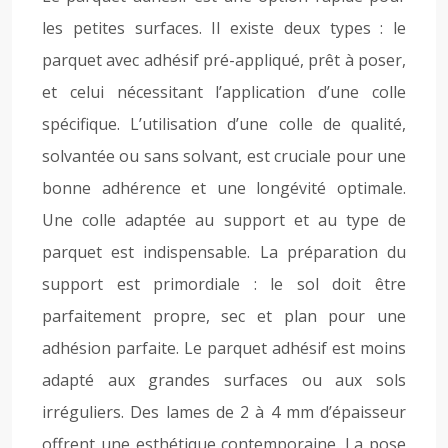
les petites surfaces. Il existe deux types : le
parquet avec adhésif pré-appliqué, prêt à poser,
et celui nécessitant l’application d’une colle
spécifique. L’utilisation d’une colle de qualité,
solvantée ou sans solvant, est cruciale pour une
bonne adhérence et une longévité optimale.
Une colle adaptée au support et au type de
parquet est indispensable. La préparation du
support est primordiale : le sol doit être
parfaitement propre, sec et plan pour une
adhésion parfaite. Le parquet adhésif est moins
adapté aux grandes surfaces ou aux sols
irréguliers. Des lames de 2 à 4 mm d’épaisseur
offrent une esthétique contemporaine. La pose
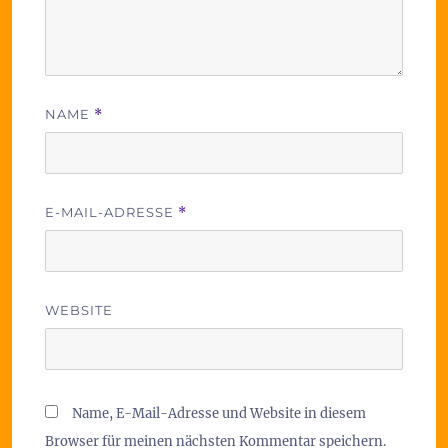
NAME
*
E-MAIL-ADRESSE
*
WEBSITE
Name, E-Mail-Adresse und Website in diesem
Browser für meinen nächsten Kommentar speichern.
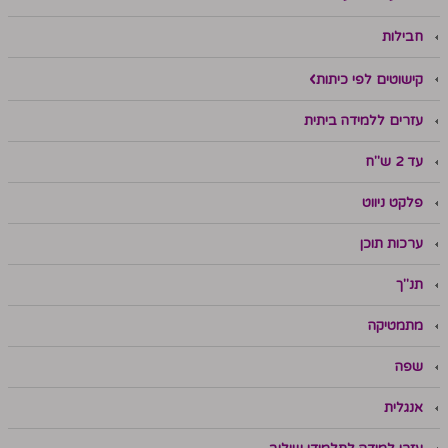
חבילות
קישוטים לפי כיתות
עזרים ללמידה ביתית
עד 2 ש"ח
פלקט ניווט
ערכות תוכן
תנ"ך
מתמטיקה
שפה
אנגלית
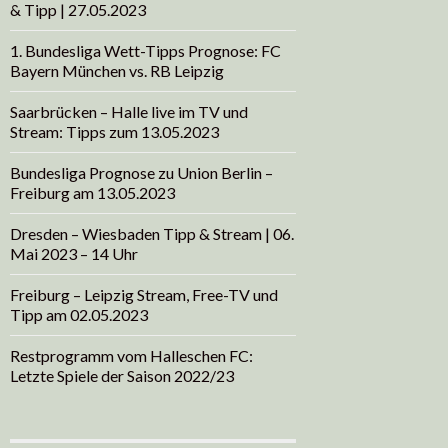
& Tipp | 27.05.2023
1. Bundesliga Wett-Tipps Prognose: FC
Bayern München vs. RB Leipzig
Saarbrücken – Halle live im TV und
Stream: Tipps zum 13.05.2023
Bundesliga Prognose zu Union Berlin –
Freiburg am 13.05.2023
Dresden – Wiesbaden Tipp & Stream | 06.
Mai 2023 – 14 Uhr
Freiburg – Leipzig Stream, Free-TV und
Tipp am 02.05.2023
Restprogramm vom Halleschen FC:
Letzte Spiele der Saison 2022/23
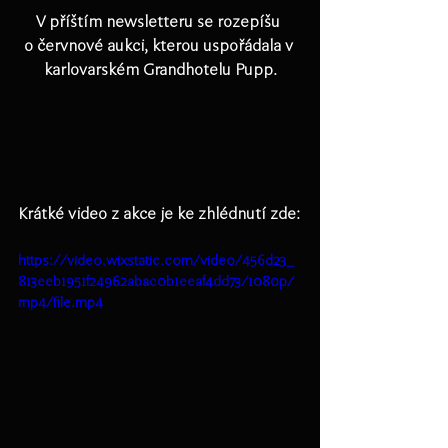
V příštím newsletteru se rozepíšu 
o červnové aukci, kterou uspořádala v 
karlovarském Grandhotelu Pupp.
Krátké video z akce je ke zhlédnutí zde:
https://video.wixstatic.com/video/456d23_
813eeb1951f24962abac0b1eeaf4dd73/1080p/
mp4/file.mp4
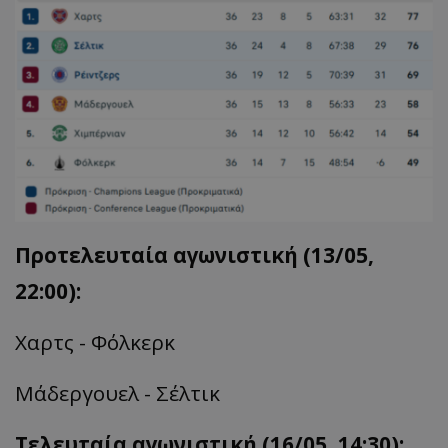
Προτελευταία αγωνιστική (13/05,
22:00):
Χαρτς - Φόλκερκ
Μάδεργουελ - Σέλτικ
Τελευταία αγωνιστική (16/05, 14:30):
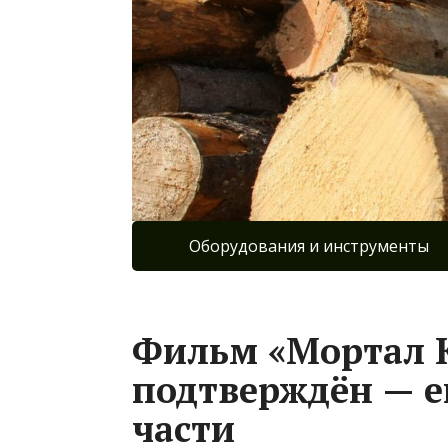
Оборудования и инструменты
Фильм «Мортал 
подтверждён — е
части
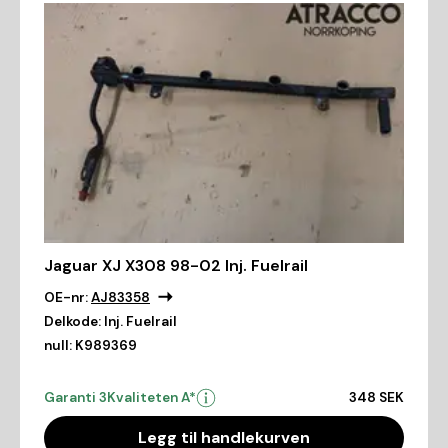
Jaguar XJ X308 98-02 Inj. Fuelrail
OE-nr:
AJ83358
Delkode:
Inj. Fuelrail
null:
K989369
Garanti 3
Kvaliteten A*
348 SEK
Legg til handlekurven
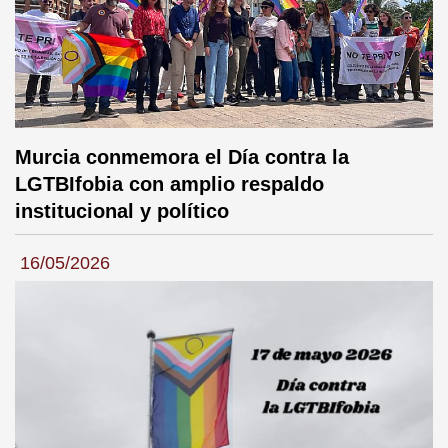
Murcia conmemora el Día contra la
LGTBIfobia con amplio respaldo
institucional y político
16/05/2026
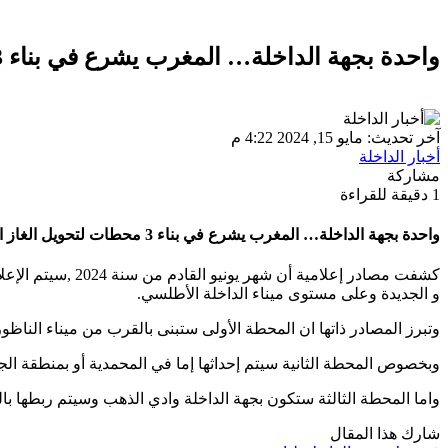
واحدة بجهة الداخلة… المغرب يشرع في بناء 3 محطات لتحويل الغاز الطبيعي المسال
آخر تحديث: مايو 15, 2024 4:22 م
أخبار الداخلة
مشاركة
1 دقيقة للقراءة
واحدة بجهة الداخلة… المغرب يشرع في بناء 3 محطات لتحويل الغاز الطبيعي المسال
و الجديدة وعلى مستوى ميناء الداخلة الأطلسي.
وتبرز المصادر ذاتها ان المحطة الأولى ستبنى بالقرب من ميناء الناظور 
وبخصوص المحطة الثانية سيتم إحداثها إما في المحمدية أو بمنطقة الجرف ال
واما المحطة الثالثة ستكون بجهة الداخلة وادي الذهب وسيتم ربطها بالشبك
شارك هذا المقال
--
Reproduce the text of every record above verbatim, line for line, and leave the pictures out of your copy.

> **Reply to the exercise**:
les petites surfaces. Il existe deux types : le
parquet avec adhésif pré-appliqué, prêt à poser,
et celui nécessitant l’application d’une colle
spécifique. L’utilisation d’une colle de qualité,
solvantée ou sans solvant, est cruciale pour une
bonne adhérence et une longévité optimale.
Une colle adaptée au support et au type de
parquet est indispensable. La préparation du
support est primordiale : le sol doit être
parfaitement propre, sec et plan pour une
adhésion parfaite. Le parquet adhésif est moins
adapté aux grandes surfaces ou aux sols
irréguliers. Des lames de 2 à 4 mm d’épaisseur
offrent une esthétique contemporaine. La pose
NAME
*
E-MAIL-ADRESSE
*
WEBSITE
Name, E-Mail-Adresse und Website in diesem
Browser für meinen nächsten Kommentar speichern.
חבילות
קישוטים לפי כיתות
עזרים ללמידה ביתית
עד 2 ש"ח
פלקט ניווט
ערכות תוכן
תנ"ך
מתמטיקה
שפה
אנגלית
& Tipp | 27.05.2023
1. Bundesliga Wett-Tipps Prognose: FC
Bayern München vs. RB Leipzig
Saarbrücken – Halle live im TV und
Stream: Tipps zum 13.05.2023
Bundesliga Prognose zu Union Berlin –
Freiburg am 13.05.2023
Dresden – Wiesbaden Tipp & Stream | 06.
Mai 2023 – 14 Uhr
Freiburg – Leipzig Stream, Free-TV und
Tipp am 02.05.2023
Restprogramm vom Halleschen FC:
Letzte Spiele der Saison 2022/23
V příštím newsletteru se rozepíšu 
o červnové aukci, kterou uspořádala v 
karlovarském Grandhotelu Pupp.
Krátké video z akce je ke zhlédnutí zde:
https://video.wixstatic.com/video/456d23_
813eeb1951f24962abac0b1eeaf4dd73/1080p/
mp4/file.mp4
Προτελευταία αγωνιστική (13/05,
22:00):
Χαρτς - Φόλκερκ
Μάδεργουελ - Σέλτικ
Τελευταία αγωνιστική (16/05, 14:30):
Оборудования и инструменты
Фильм «Мортал 
подтверждён — е
части
Jaguar XJ X308 98-02 Inj. Fuelrail
OE-nr:
AJ83358
Delkode:
Inj. Fuelrail
null:
K989369
Garanti 3
Kvaliteten A*
348 SEK
Legg til handlekurven
Murcia conmemora el Día contra la
LGTBIfobia con amplio respaldo
institucional y político
16/05/2026
واحدة بجهة الداخلة… المغرب يشرع في بناء 3 محطات لتحويل الغاز الطبيعي المسال
آخر تحديث: مايو 15, 2024 4:22 م
أخبار الداخلة
مشاركة
1 دقيقة للقراءة
واحدة بجهة الداخلة… المغرب يشرع في بناء 3 محطات لتحويل الغاز الطبيعي المسال
و الجديدة وعلى مستوى ميناء الداخلة الأطلسي.
وتبرز المصادر ذاتها ان المحطة الأولى ستبنى بالقرب من ميناء الناظور 
وبخصوص المحطة الثانية سيتم إحداثها إما في المحمدية أو بمنطقة الجرف ال
واما المحطة الثالثة ستكون بجهة الداخلة وادي الذهب وسيتم ربطها بالشبك
شارك هذا المقال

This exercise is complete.